> [Problem statement] Repeat every record exactly as written, but leave out the pictures.

Plain-text document sources:
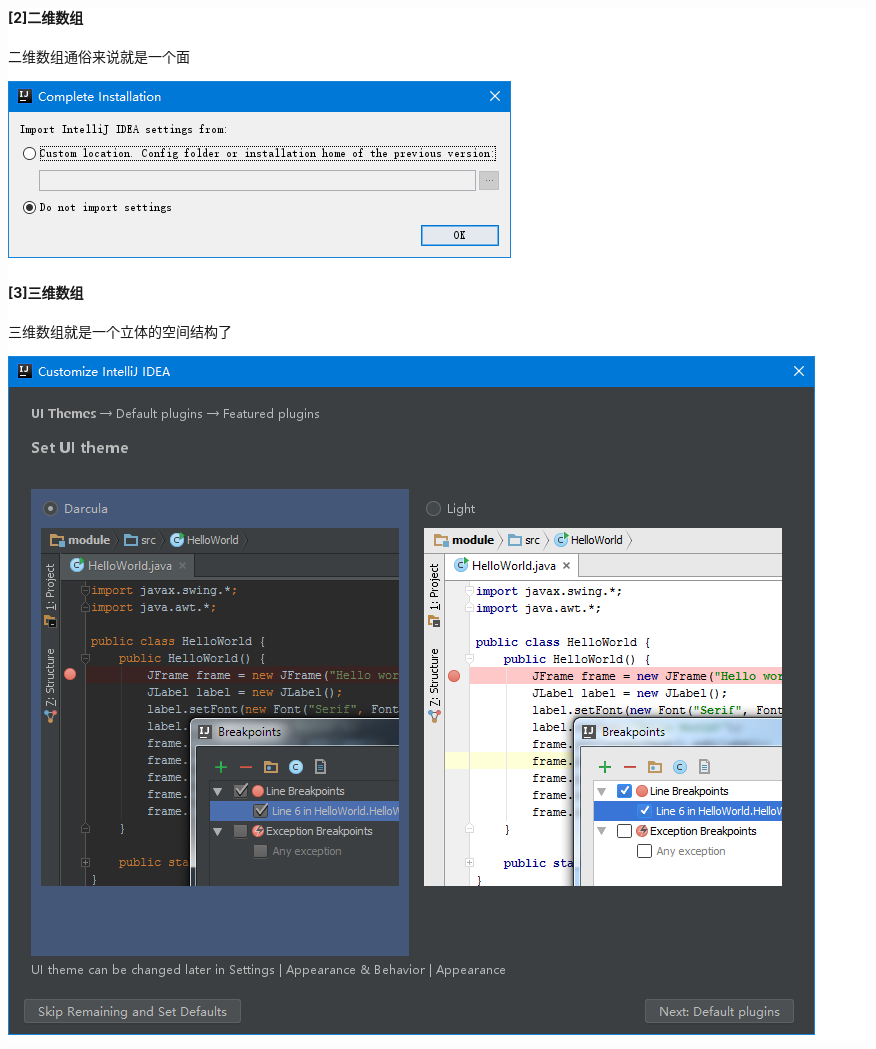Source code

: #### [2]二维数组

二维数组通俗来说就是一个面

![images](images/img012.png)

#### [3]三维数组

三维数组就是一个立体的空间结构了

![images](images/img013.png)
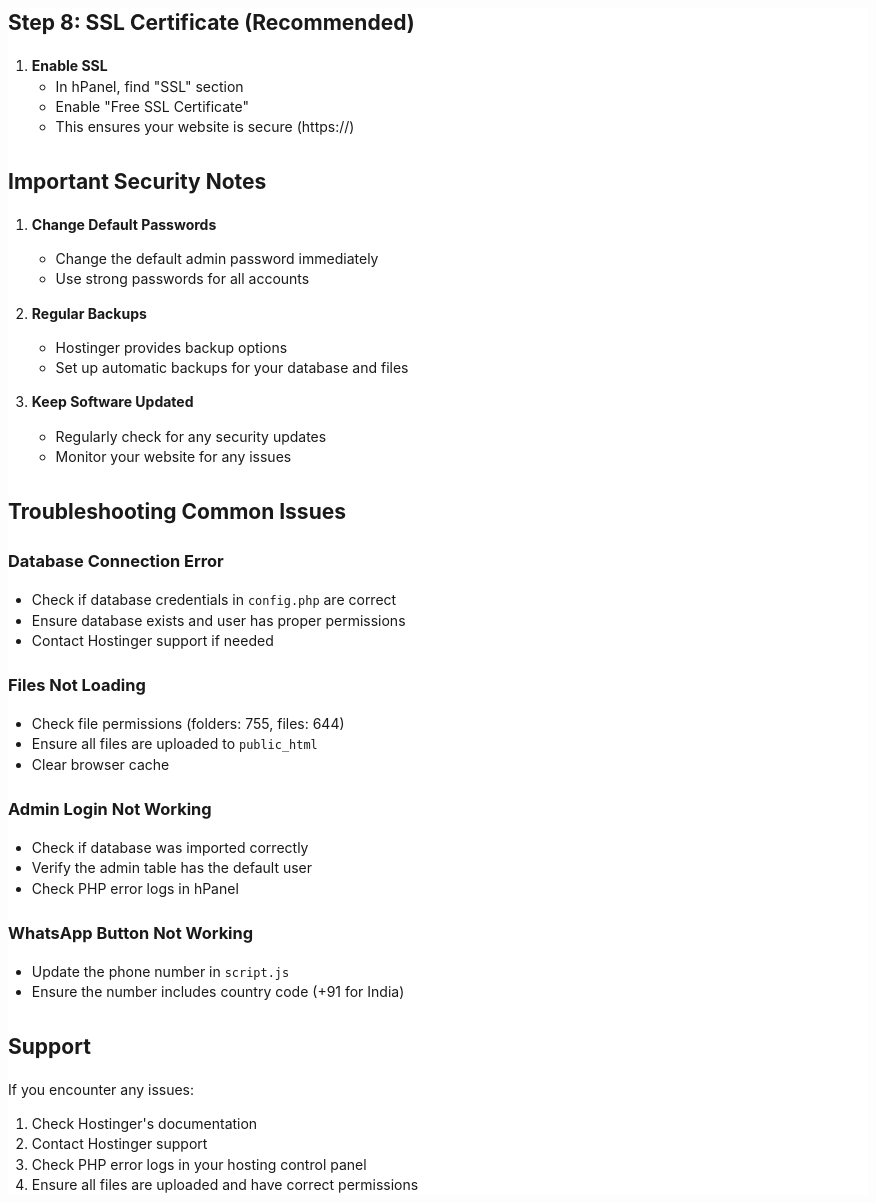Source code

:## Step 8: SSL Certificate (Recommended)

1. **Enable SSL**
   - In hPanel, find "SSL" section
   - Enable "Free SSL Certificate"
   - This ensures your website is secure (https://)

## Important Security Notes

1. **Change Default Passwords**
   - Change the default admin password immediately
   - Use strong passwords for all accounts

2. **Regular Backups**
   - Hostinger provides backup options
   - Set up automatic backups for your database and files

3. **Keep Software Updated**
   - Regularly check for any security updates
   - Monitor your website for any issues

## Troubleshooting Common Issues

### Database Connection Error
- Check if database credentials in `config.php` are correct
- Ensure database exists and user has proper permissions
- Contact Hostinger support if needed

### Files Not Loading
- Check file permissions (folders: 755, files: 644)
- Ensure all files are uploaded to `public_html`
- Clear browser cache

### Admin Login Not Working
- Check if database was imported correctly
- Verify the admin table has the default user
- Check PHP error logs in hPanel

### WhatsApp Button Not Working
- Update the phone number in `script.js`
- Ensure the number includes country code (+91 for India)

## Support

If you encounter any issues:
1. Check Hostinger's documentation
2. Contact Hostinger support
3. Check PHP error logs in your hosting control panel
4. Ensure all files are uploaded and have correct permissions

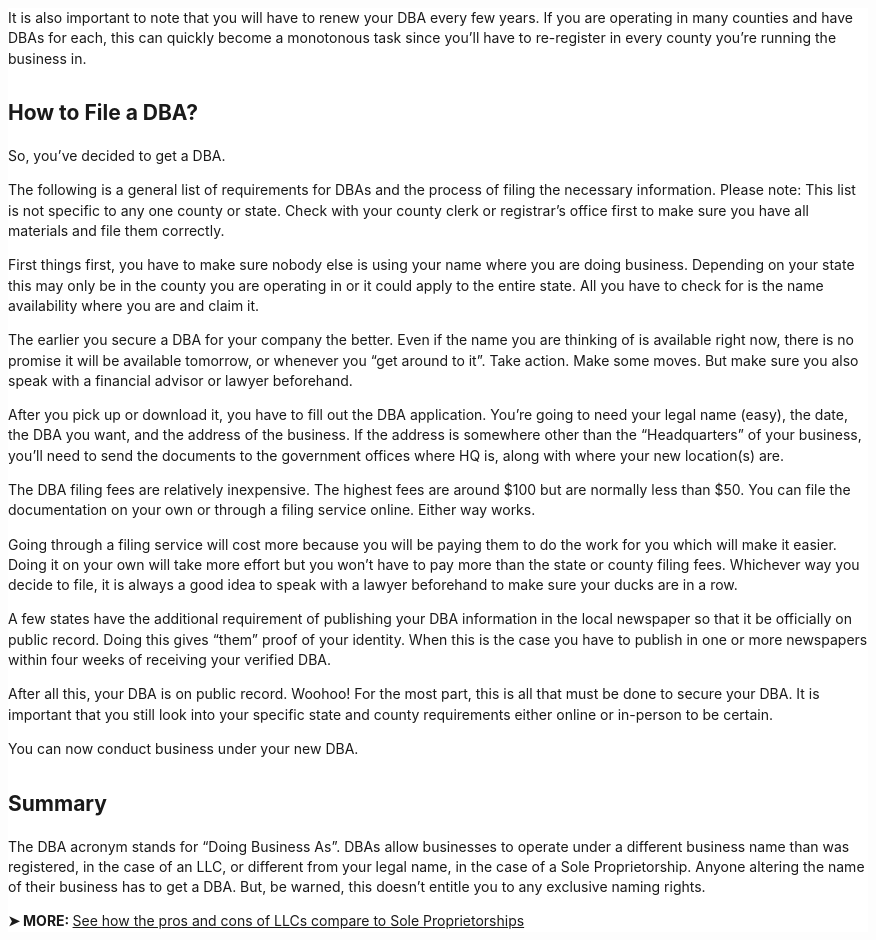 It is also important to note that you will have to renew your DBA every few years. If you are operating in many counties and have DBAs for each, this can quickly become a monotonous task since you’ll have to re-register in every county you’re running the business in. 

## How to File a DBA?

So, you’ve decided to get a DBA.

The following is a general list of requirements for DBAs and the process of filing the necessary information. Please note: This list is not specific to any one county or state. Check with your county clerk or registrar’s office first to make sure you have all materials and file them correctly. 

First things first, you have to make sure nobody else is using your name where you are doing business. Depending on your state this may only be in the county you are operating in or it could apply to the entire state. All you have to check for is the name availability where you are and claim it. 

The earlier you secure a DBA for your company the better. Even if the name you are thinking of is available right now, there is no promise it will be available tomorrow, or whenever you “get around to it”. Take action. Make some moves. But make sure you also speak with a financial advisor or lawyer beforehand.

After you pick up or download it, you have to fill out the DBA application. You’re going to need your legal name (easy), the date, the DBA you want, and the address of the business. If the address is somewhere other than the “Headquarters” of your business, you’ll need to send the documents to the government offices where HQ is, along with where your new location(s) are. 

The DBA filing fees are relatively inexpensive. The highest fees are around $100 but are normally less than $50. You can file the documentation on your own or through a filing service online. Either way works. 

Going through a filing service will cost more because you will be paying them to do the work for you which will make it easier. Doing it on your own will take more effort but you won’t have to pay more than the state or county filing fees. Whichever way you decide to file, it is always a good idea to speak with a lawyer beforehand to make sure your ducks are in a row. 

A few states have the additional requirement of publishing your DBA information in the local newspaper so that it be officially on public record. Doing this gives “them” proof of your identity. When this is the case you have to publish in one or more newspapers within four weeks of receiving your verified DBA. 

After all this, your DBA is on public record. Woohoo! For the most part, this is all that must be done to secure your DBA. It is important that you still look into your specific state and county requirements either online or in-person to be certain. 

You can now conduct business under your new DBA.

## Summary

The DBA acronym stands for “Doing Business As”. DBAs allow businesses to operate under a different business name than was registered, in the case of an LLC, or different from your legal name, in the case of a Sole Proprietorship. Anyone altering the name of their business has to get a DBA. But, be warned, this doesn’t entitle you to any exclusive naming rights.

<p><b>➤ MORE: </b> <a href="https://www.businessinitiative.org/sole-proprietorship-vs-llc/pros-and-cons/"> See how the pros and cons of LLCs compare to Sole Proprietorships</a></p>
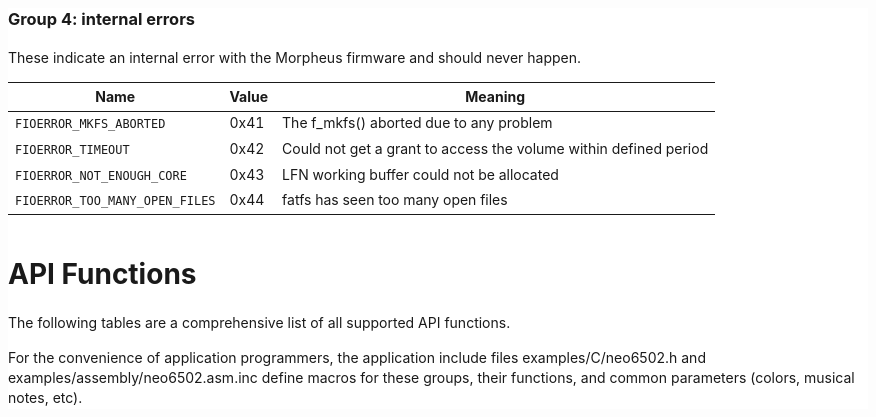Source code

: ### Group 4: internal errors

These indicate an internal error with the Morpheus firmware and should never happen.

| Name | Value | Meaning |
| ---- | ----- | ------- |
| `FIOERROR_MKFS_ABORTED`        | 0x41 | The f_mkfs() aborted due to any problem |
| `FIOERROR_TIMEOUT`             | 0x42 | Could not get a grant to access the volume within defined period |
| `FIOERROR_NOT_ENOUGH_CORE`     | 0x43 | LFN working buffer could not be allocated |
| `FIOERROR_TOO_MANY_OPEN_FILES` | 0x44 | fatfs has seen too many open files |

# API Functions

The following tables are a comprehensive list of all supported API functions.

For the convenience of application programmers, the application include files examples/C/neo6502.h and examples/assembly/neo6502.asm.inc define macros for these groups, their functions, and common parameters (colors, musical notes, etc).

> [Completed task]
Source code

: #### [2]二维数组

二维数组通俗来说就是一个面

![images](images/img012.png)

#### [3]三维数组

三维数组就是一个立体的空间结构了

![images](images/img013.png)
Source code

:## Step 8: SSL Certificate (Recommended)

1. **Enable SSL**
   - In hPanel, find "SSL" section
   - Enable "Free SSL Certificate"
   - This ensures your website is secure (https://)

## Important Security Notes

1. **Change Default Passwords**
   - Change the default admin password immediately
   - Use strong passwords for all accounts

2. **Regular Backups**
   - Hostinger provides backup options
   - Set up automatic backups for your database and files

3. **Keep Software Updated**
   - Regularly check for any security updates
   - Monitor your website for any issues

## Troubleshooting Common Issues

### Database Connection Error
- Check if database credentials in `config.php` are correct
- Ensure database exists and user has proper permissions
- Contact Hostinger support if needed

### Files Not Loading
- Check file permissions (folders: 755, files: 644)
- Ensure all files are uploaded to `public_html`
- Clear browser cache

### Admin Login Not Working
- Check if database was imported correctly
- Verify the admin table has the default user
- Check PHP error logs in hPanel

### WhatsApp Button Not Working
- Update the phone number in `script.js`
- Ensure the number includes country code (+91 for India)

## Support

If you encounter any issues:
1. Check Hostinger's documentation
2. Contact Hostinger support
3. Check PHP error logs in your hosting control panel
4. Ensure all files are uploaded and have correct permissions

 It is also important to note that you will have to renew your DBA every few years. If you are operating in many counties and have DBAs for each, this can quickly become a monotonous task since you’ll have to re-register in every county you’re running the business in. 

## How to File a DBA?

So, you’ve decided to get a DBA.

The following is a general list of requirements for DBAs and the process of filing the necessary information. Please note: This list is not specific to any one county or state. Check with your county clerk or registrar’s office first to make sure you have all materials and file them correctly. 

First things first, you have to make sure nobody else is using your name where you are doing business. Depending on your state this may only be in the county you are operating in or it could apply to the entire state. All you have to check for is the name availability where you are and claim it. 

The earlier you secure a DBA for your company the better. Even if the name you are thinking of is available right now, there is no promise it will be available tomorrow, or whenever you “get around to it”. Take action. Make some moves. But make sure you also speak with a financial advisor or lawyer beforehand.

After you pick up or download it, you have to fill out the DBA application. You’re going to need your legal name (easy), the date, the DBA you want, and the address of the business. If the address is somewhere other than the “Headquarters” of your business, you’ll need to send the documents to the government offices where HQ is, along with where your new location(s) are. 

The DBA filing fees are relatively inexpensive. The highest fees are around $100 but are normally less than $50. You can file the documentation on your own or through a filing service online. Either way works. 

Going through a filing service will cost more because you will be paying them to do the work for you which will make it easier. Doing it on your own will take more effort but you won’t have to pay more than the state or county filing fees. Whichever way you decide to file, it is always a good idea to speak with a lawyer beforehand to make sure your ducks are in a row. 

A few states have the additional requirement of publishing your DBA information in the local newspaper so that it be officially on public record. Doing this gives “them” proof of your identity. When this is the case you have to publish in one or more newspapers within four weeks of receiving your verified DBA. 

After all this, your DBA is on public record. Woohoo! For the most part, this is all that must be done to secure your DBA. It is important that you still look into your specific state and county requirements either online or in-person to be certain. 

You can now conduct business under your new DBA.

## Summary

The DBA acronym stands for “Doing Business As”. DBAs allow businesses to operate under a different business name than was registered, in the case of an LLC, or different from your legal name, in the case of a Sole Proprietorship. Anyone altering the name of their business has to get a DBA. But, be warned, this doesn’t entitle you to any exclusive naming rights.

<p><b>➤ MORE: </b> <a href="https://www.businessinitiative.org/sole-proprietorship-vs-llc/pros-and-cons/"> See how the pros and cons of LLCs compare to Sole Proprietorships</a></p>
Source code

: ### Group 4: internal errors

These indicate an internal error with the Morpheus firmware and should never happen.

| Name | Value | Meaning |
| ---- | ----- | ------- |
| `FIOERROR_MKFS_ABORTED`        | 0x41 | The f_mkfs() aborted due to any problem |
| `FIOERROR_TIMEOUT`             | 0x42 | Could not get a grant to access the volume within defined period |
| `FIOERROR_NOT_ENOUGH_CORE`     | 0x43 | LFN working buffer could not be allocated |
| `FIOERROR_TOO_MANY_OPEN_FILES` | 0x44 | fatfs has seen too many open files |

# API Functions

The following tables are a comprehensive list of all supported API functions.

For the convenience of application programmers, the application include files examples/C/neo6502.h and examples/assembly/neo6502.asm.inc define macros for these groups, their functions, and common parameters (colors, musical notes, etc).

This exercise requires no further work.